**Task to carry out:**
Copy exactly the lines from the first line of the records below through the line containing "photomicrograph of pancreatic", including both, and nothing else.

**Data in this exercise:**
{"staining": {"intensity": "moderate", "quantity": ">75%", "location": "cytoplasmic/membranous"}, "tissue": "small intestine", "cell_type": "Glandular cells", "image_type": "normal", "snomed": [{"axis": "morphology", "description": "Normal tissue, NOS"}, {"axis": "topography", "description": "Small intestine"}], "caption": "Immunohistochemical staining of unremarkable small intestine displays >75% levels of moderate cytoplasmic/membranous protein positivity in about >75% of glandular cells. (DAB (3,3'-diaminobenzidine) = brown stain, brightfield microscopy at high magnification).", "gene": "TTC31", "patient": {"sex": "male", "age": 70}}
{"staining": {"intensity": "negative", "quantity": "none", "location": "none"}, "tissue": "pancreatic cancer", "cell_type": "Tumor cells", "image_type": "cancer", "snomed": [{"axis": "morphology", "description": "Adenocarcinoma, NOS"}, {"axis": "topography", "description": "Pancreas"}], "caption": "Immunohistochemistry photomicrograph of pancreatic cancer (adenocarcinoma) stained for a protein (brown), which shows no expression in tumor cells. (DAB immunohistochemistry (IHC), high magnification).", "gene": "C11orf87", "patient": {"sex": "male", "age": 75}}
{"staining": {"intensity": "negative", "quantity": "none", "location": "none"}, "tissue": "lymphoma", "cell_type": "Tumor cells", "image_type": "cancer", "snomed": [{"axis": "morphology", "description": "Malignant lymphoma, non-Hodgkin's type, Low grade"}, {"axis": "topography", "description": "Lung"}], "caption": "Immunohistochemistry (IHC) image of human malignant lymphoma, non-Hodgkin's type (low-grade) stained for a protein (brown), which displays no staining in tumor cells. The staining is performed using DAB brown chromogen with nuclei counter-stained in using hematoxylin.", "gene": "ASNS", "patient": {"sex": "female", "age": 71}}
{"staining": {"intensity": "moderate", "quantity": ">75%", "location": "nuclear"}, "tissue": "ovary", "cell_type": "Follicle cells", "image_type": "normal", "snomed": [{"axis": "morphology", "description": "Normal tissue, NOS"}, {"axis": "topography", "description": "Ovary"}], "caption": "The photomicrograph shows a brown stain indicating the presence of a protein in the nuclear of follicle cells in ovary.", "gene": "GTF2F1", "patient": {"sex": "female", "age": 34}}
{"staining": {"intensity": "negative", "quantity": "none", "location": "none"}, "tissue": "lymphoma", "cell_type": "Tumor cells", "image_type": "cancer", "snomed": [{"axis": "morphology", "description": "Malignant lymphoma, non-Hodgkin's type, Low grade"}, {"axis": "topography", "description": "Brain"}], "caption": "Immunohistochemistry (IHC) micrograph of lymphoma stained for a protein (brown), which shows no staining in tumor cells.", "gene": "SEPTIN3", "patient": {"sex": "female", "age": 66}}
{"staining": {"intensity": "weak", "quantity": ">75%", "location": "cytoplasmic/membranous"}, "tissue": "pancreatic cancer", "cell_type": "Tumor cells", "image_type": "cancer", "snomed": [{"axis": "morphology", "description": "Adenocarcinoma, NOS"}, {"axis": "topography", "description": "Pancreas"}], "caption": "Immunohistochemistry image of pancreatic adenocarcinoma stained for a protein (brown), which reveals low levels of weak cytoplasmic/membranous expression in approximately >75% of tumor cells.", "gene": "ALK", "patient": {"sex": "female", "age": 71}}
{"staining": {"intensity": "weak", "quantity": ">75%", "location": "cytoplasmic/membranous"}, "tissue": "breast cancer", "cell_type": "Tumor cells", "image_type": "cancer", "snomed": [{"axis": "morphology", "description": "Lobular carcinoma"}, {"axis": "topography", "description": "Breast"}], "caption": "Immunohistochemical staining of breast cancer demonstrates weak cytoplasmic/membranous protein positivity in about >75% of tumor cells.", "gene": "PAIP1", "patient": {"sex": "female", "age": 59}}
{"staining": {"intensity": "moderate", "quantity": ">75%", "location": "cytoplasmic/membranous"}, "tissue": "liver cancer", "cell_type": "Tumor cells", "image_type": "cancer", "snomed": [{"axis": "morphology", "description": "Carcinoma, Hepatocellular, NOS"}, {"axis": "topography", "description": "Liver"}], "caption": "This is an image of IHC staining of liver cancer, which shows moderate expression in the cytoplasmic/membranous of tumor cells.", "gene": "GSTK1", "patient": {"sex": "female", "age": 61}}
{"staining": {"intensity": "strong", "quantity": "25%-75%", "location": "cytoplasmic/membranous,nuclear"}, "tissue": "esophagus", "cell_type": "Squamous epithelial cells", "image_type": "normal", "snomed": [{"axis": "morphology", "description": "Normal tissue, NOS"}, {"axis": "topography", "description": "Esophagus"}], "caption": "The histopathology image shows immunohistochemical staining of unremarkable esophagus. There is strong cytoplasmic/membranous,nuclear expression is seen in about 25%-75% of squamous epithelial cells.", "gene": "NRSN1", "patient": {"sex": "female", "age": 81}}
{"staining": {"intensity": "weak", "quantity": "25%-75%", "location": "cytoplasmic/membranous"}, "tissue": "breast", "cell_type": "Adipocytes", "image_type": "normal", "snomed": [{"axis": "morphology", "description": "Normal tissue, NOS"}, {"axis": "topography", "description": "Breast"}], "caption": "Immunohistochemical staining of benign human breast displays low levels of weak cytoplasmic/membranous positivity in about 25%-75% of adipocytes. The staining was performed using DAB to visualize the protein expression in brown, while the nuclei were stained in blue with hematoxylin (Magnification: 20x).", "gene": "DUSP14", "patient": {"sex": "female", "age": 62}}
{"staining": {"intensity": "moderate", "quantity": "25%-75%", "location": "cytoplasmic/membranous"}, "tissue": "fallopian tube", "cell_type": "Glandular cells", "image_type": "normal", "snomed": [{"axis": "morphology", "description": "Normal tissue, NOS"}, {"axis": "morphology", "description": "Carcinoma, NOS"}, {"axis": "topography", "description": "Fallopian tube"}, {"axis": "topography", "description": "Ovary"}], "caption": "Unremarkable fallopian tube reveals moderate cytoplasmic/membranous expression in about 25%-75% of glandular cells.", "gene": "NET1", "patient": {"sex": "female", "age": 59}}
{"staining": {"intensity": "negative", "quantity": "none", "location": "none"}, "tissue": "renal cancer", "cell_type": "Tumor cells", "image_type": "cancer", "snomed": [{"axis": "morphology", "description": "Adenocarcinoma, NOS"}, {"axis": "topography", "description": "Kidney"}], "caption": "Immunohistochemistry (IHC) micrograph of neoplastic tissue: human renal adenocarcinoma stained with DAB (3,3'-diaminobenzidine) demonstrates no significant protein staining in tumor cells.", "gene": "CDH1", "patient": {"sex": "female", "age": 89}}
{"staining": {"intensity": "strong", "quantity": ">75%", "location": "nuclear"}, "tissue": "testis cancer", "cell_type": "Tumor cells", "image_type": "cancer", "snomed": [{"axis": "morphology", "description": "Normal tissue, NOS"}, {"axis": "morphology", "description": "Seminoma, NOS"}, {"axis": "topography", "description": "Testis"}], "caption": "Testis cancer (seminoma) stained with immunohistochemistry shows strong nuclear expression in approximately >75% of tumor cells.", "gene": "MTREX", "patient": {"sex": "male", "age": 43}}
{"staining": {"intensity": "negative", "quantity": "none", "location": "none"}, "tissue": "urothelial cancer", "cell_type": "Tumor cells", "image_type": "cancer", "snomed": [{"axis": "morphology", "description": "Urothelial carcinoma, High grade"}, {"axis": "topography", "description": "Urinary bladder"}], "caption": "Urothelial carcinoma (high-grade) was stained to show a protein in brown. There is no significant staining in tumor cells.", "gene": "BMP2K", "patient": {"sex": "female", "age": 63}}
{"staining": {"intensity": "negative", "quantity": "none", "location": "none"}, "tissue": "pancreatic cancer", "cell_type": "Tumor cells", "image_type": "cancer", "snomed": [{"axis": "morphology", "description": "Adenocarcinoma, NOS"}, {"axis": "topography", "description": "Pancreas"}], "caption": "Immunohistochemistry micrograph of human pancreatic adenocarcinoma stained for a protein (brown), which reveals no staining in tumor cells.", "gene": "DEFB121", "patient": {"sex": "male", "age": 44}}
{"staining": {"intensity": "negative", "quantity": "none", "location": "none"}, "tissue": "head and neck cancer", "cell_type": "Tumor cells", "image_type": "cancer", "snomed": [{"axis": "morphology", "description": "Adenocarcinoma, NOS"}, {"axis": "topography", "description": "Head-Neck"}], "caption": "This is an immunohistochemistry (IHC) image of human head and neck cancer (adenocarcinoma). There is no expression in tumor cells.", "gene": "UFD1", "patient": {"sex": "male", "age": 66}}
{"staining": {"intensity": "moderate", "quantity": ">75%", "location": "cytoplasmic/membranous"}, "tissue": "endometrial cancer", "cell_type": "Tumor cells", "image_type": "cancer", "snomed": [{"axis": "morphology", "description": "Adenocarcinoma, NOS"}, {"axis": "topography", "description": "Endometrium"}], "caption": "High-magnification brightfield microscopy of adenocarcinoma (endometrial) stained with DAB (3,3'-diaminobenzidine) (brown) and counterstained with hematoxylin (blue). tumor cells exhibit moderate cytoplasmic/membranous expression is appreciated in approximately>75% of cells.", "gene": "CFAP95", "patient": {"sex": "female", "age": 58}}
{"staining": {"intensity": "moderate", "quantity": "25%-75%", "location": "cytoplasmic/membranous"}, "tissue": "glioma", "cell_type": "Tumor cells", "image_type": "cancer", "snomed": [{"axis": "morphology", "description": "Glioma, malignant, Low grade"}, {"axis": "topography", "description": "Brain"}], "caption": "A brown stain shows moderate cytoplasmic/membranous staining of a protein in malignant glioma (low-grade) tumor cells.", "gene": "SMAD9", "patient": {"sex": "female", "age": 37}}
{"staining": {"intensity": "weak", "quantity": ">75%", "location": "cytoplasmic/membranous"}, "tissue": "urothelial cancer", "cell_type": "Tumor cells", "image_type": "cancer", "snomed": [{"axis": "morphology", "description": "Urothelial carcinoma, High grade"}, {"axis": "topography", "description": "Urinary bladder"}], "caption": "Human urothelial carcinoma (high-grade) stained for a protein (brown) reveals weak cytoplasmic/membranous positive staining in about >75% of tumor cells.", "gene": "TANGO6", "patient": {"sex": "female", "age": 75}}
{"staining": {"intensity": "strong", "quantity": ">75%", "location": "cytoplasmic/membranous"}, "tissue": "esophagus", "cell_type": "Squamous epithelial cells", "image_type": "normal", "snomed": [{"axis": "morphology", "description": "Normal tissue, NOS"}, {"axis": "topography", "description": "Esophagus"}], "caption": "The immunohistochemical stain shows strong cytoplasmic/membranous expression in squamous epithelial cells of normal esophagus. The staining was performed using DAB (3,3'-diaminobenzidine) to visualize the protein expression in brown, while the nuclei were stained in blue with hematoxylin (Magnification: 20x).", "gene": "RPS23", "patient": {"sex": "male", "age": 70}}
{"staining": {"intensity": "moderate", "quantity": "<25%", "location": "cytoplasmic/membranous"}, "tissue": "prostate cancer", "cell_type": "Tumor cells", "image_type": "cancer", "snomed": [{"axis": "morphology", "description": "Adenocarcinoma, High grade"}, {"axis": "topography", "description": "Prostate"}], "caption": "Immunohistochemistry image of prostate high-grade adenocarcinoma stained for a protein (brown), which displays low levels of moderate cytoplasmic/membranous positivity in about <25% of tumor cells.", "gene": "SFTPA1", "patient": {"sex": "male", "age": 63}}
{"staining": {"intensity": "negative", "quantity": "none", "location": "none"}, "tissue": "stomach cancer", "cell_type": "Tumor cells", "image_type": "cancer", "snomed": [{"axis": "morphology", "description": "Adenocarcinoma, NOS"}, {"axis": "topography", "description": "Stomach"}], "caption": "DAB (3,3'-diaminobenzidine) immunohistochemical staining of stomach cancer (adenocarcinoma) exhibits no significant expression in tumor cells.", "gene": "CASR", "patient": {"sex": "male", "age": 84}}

**Exercise response:**
{"staining": {"intensity": "moderate", "quantity": ">75%", "location": "cytoplasmic/membranous"}, "tissue": "small intestine", "cell_type": "Glandular cells", "image_type": "normal", "snomed": [{"axis": "morphology", "description": "Normal tissue, NOS"}, {"axis": "topography", "description": "Small intestine"}], "caption": "Immunohistochemical staining of unremarkable small intestine displays >75% levels of moderate cytoplasmic/membranous protein positivity in about >75% of glandular cells. (DAB (3,3'-diaminobenzidine) = brown stain, brightfield microscopy at high magnification).", "gene": "TTC31", "patient": {"sex": "male", "age": 70}}
{"staining": {"intensity": "negative", "quantity": "none", "location": "none"}, "tissue": "pancreatic cancer", "cell_type": "Tumor cells", "image_type": "cancer", "snomed": [{"axis": "morphology", "description": "Adenocarcinoma, NOS"}, {"axis": "topography", "description": "Pancreas"}], "caption": "Immunohistochemistry photomicrograph of pancreatic cancer (adenocarcinoma) stained for a protein (brown), which shows no expression in tumor cells. (DAB immunohistochemistry (IHC), high magnification).", "gene": "C11orf87", "patient": {"sex": "male", "age": 75}}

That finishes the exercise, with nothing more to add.